喜び(Alegría)と孤独(Soleá)

喜び(Alegría)と孤独(Soleá)

フラメンコを初めて観たのは2021年、スペインに1年限定で住んでいた時に旅行で訪れた南スペインでだった。スペインと言えばフラメンコのイメージが当然のようにあったけど、住んでいたバルセロナでよく見かけるのはルンバ・カタラーナで、所謂フラメンコが南スペインのヒターノたちによる踊りを指すことを知った。

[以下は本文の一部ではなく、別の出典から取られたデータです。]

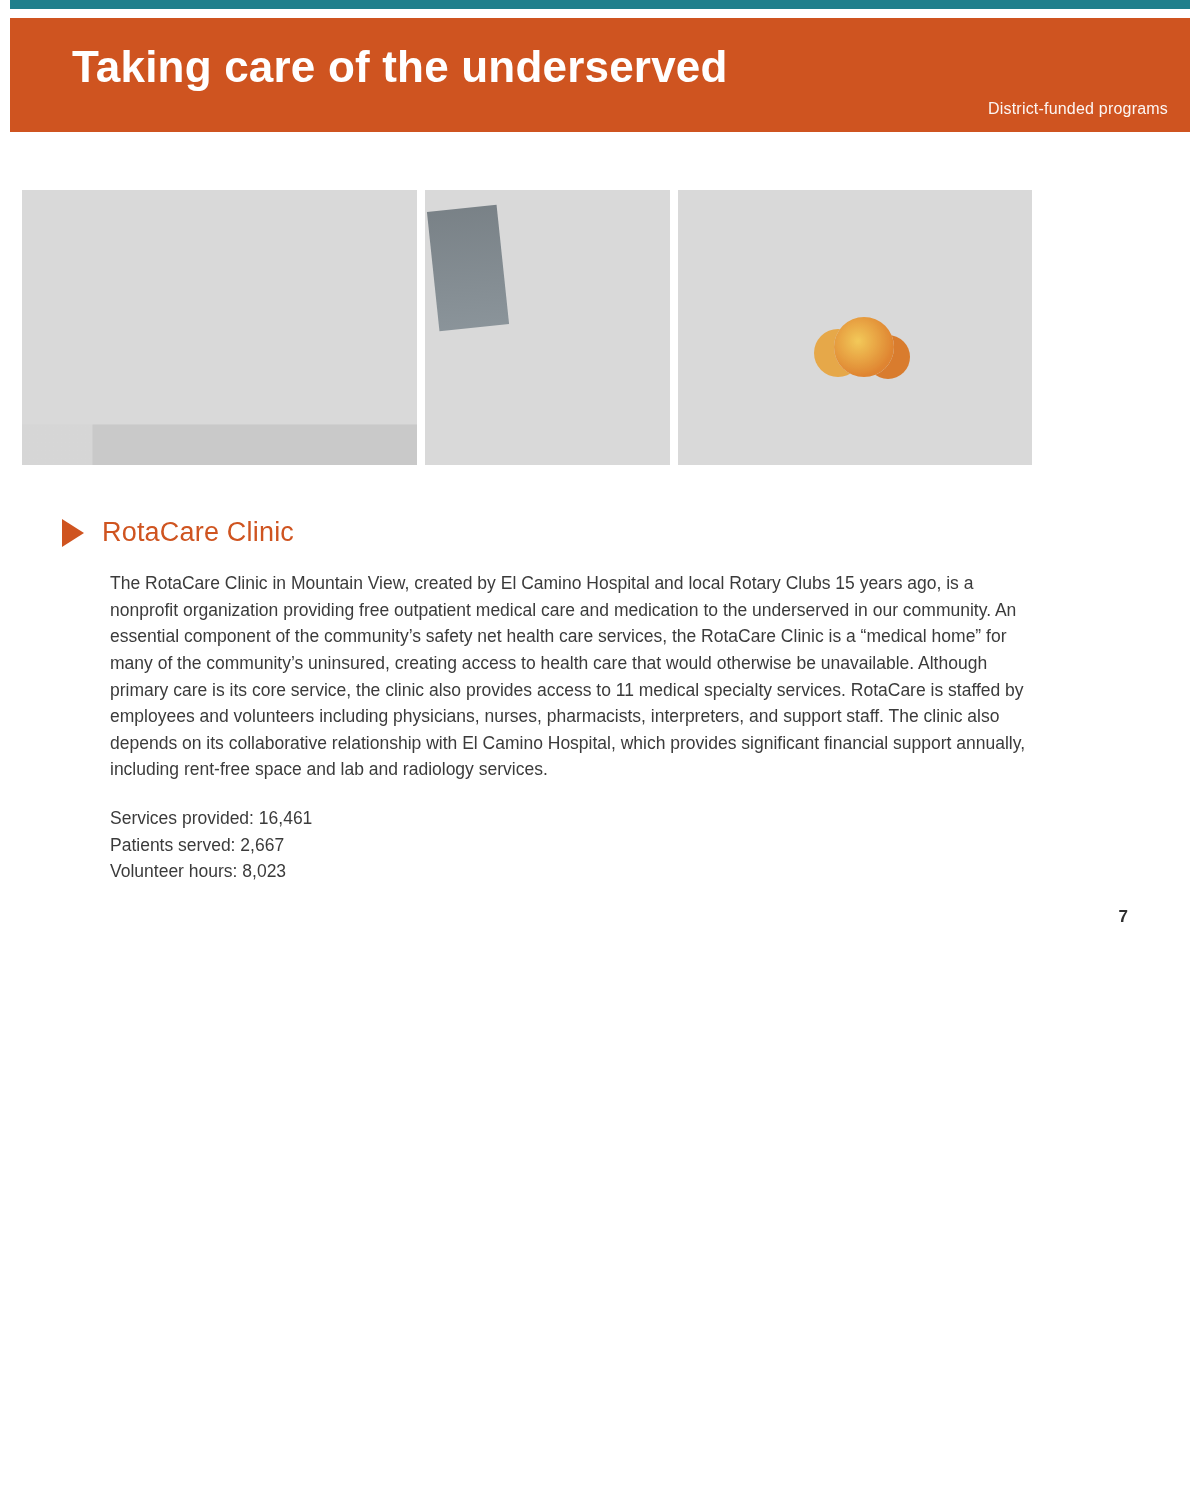Taking care of the underserved
District-funded programs
RotaCare Clinic
The RotaCare Clinic in Mountain View, created by El Camino Hospital and local Rotary Clubs 15 years ago, is a nonprofit organization providing free outpatient medical care and medication to the underserved in our community. An essential component of the community’s safety net health care services, the RotaCare Clinic is a “medical home” for many of the community’s uninsured, creating access to health care that would otherwise be unavailable. Although primary care is its core service, the clinic also provides access to 11 medical specialty services. RotaCare is staffed by employees and volunteers including physicians, nurses, pharmacists, interpreters, and support staff. The clinic also depends on its collaborative relationship with El Camino Hospital, which provides significant financial support annually, including rent-free space and lab and radiology services.
Services provided: 16,461 Patients served: 2,667 Volunteer hours: 8,023
7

訪れたマラガでは屋外で夜まで演っていたフラメンコ・フェスティバルのようなものを偶然目にして「さすが本場。探さなくてもフラメンコが観れる!」と驚いた。コルドバではフラメンコショーを毎日演っているレストランに行ってみた。明らかに観光客向けのお店だったのでショーにあまり期待していなかったのだけど、初めて間近に観たフラメンコ・ダンサー(Bailaora バイラオーラ)の気迫、美しさ、ギターの凄まじさ、遠吠えのように胸に刺さる歌に心底震えた。これがフラメンコ……!

セビージャではタブラオ(Tablao 板張り舞台のあるフラメンコを見せるバーやレストラン)でフラメンコを観た。レストランのように食事メインのお店ではなく、短時間集中で踊りをじっくり観れるところだったのが良かった。(フラメンコを観ながら食事って、あまり相性が良いようには思えない。最中は胸がいっぱいになってしまう)。

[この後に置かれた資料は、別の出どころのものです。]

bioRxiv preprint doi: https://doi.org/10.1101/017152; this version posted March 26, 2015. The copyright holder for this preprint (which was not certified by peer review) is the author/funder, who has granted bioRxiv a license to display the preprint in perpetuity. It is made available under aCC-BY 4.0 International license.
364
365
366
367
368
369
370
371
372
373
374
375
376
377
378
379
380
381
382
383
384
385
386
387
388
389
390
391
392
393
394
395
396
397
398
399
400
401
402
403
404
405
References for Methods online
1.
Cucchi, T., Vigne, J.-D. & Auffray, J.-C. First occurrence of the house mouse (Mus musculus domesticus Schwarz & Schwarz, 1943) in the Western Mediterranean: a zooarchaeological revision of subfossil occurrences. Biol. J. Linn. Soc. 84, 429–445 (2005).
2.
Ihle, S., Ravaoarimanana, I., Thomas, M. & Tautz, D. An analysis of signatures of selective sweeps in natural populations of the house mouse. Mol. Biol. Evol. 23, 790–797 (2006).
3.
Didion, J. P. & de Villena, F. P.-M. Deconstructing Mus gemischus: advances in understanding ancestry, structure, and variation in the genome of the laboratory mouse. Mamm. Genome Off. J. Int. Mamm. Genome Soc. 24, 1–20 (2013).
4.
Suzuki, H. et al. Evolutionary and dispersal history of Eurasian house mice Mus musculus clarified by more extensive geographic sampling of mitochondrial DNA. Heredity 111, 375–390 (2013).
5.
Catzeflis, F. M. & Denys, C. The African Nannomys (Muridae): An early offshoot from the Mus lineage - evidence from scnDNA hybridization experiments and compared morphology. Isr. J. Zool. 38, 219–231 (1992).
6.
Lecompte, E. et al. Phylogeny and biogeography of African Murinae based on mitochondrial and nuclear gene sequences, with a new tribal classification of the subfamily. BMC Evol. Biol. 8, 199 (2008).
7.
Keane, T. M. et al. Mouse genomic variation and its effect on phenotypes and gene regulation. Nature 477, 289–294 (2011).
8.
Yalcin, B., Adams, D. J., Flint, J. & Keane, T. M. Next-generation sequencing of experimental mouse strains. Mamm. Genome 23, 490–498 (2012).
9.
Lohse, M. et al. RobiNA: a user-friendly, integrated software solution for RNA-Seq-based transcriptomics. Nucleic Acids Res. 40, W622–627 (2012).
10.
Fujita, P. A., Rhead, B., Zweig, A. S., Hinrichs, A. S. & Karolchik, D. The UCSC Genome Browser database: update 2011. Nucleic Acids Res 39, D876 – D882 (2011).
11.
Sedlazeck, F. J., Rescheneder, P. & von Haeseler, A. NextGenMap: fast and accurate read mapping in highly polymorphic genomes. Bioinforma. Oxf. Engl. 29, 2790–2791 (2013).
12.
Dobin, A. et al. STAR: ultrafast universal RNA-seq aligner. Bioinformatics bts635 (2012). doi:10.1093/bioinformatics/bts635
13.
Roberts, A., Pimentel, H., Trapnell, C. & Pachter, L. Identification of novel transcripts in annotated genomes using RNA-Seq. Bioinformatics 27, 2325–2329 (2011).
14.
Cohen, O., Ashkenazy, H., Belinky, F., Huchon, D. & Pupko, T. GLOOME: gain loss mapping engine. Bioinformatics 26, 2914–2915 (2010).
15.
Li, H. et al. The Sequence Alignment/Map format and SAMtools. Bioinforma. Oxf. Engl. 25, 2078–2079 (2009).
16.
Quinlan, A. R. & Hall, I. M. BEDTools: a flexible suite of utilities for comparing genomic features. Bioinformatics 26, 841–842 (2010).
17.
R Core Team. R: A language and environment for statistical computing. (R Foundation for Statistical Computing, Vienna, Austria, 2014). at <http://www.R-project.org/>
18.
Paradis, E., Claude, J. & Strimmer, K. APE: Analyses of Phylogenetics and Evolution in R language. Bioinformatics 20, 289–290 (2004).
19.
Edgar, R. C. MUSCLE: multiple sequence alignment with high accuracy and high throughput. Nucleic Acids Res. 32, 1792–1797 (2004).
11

バルセロナにもタブラオがあって、そこでも素晴らしいショーを演っていて何度か訪れた。男性のフラメンコ・ダンサー(Bailaor バイラオール)を初めて観た。フラメンコといえば「情熱的」というのがお決まりだけど、「つんざくような悲しみ」が私が観たバイラオールから感じたものだった。

帰国後、日本では観たことのなかったフラメンコ。「バイレフラメンコの女王」と呼ばれるManuela Carrasco(マヌエラ・カラスコ)が引退公演を行うと聞いて、ほとんど知りもしないのに観てみたくなって公演に足を運んだ。予約システムもメールでしか受け付けないアナログさだったし、派手な宣伝をしていたようには思えなかったけど、会場はほぼ満席。「フラメンコダンサー人口はスペインに次いで日本が世界2位」という嘘みたいな話を聞いたことがあったけど、それはたぶん真実。フラメンコの踊り手に掛けるハレオ(Jaleo)という掛け声も(一朝一夕ではできない……)観客席から飛び交っていた。

Manuela Carrascoの踊りは、踊っていないように見える時間が存外長くて、背中側に引き寄せられて上げたままの腕は静かなのに迫力があった。その腕がゆっくり動くことで感じられる「重さ」は表面張力でコップの縁スレスレを堪える水のように思えた。そして正しいタイミングで最大になったその重さを放出する。手放す。それはたしかに情熱的だけど、感情を心の深いところに留めようとする忍耐や振り切るような覚悟を感じるもので、静けさと肩を並べ得るもののように感じた。

踊りを見てそんなふうに感じたのは本当なんだけど、Manuela Carrascoの踊りを語る言葉を、私はまだ持っていないように思う。本当のことを言うと重さが意味するものが体感としてわからない。感情としてまだ体験していないような気がしてならない。深い悲しみや愛、嘆き、誇り、渇望。

感情的であることと豊穣な感情を内に持つことは違うんだろう。でも違いを体現できる?アーティストとしてそれができなくても、ひとりの人間としてそれを目指すのはどうだろう。そのとき、フラメンコを観たら体でわかることが今日よりもあるだろうか。触れるものが自分のなかに見つけられるだろうか。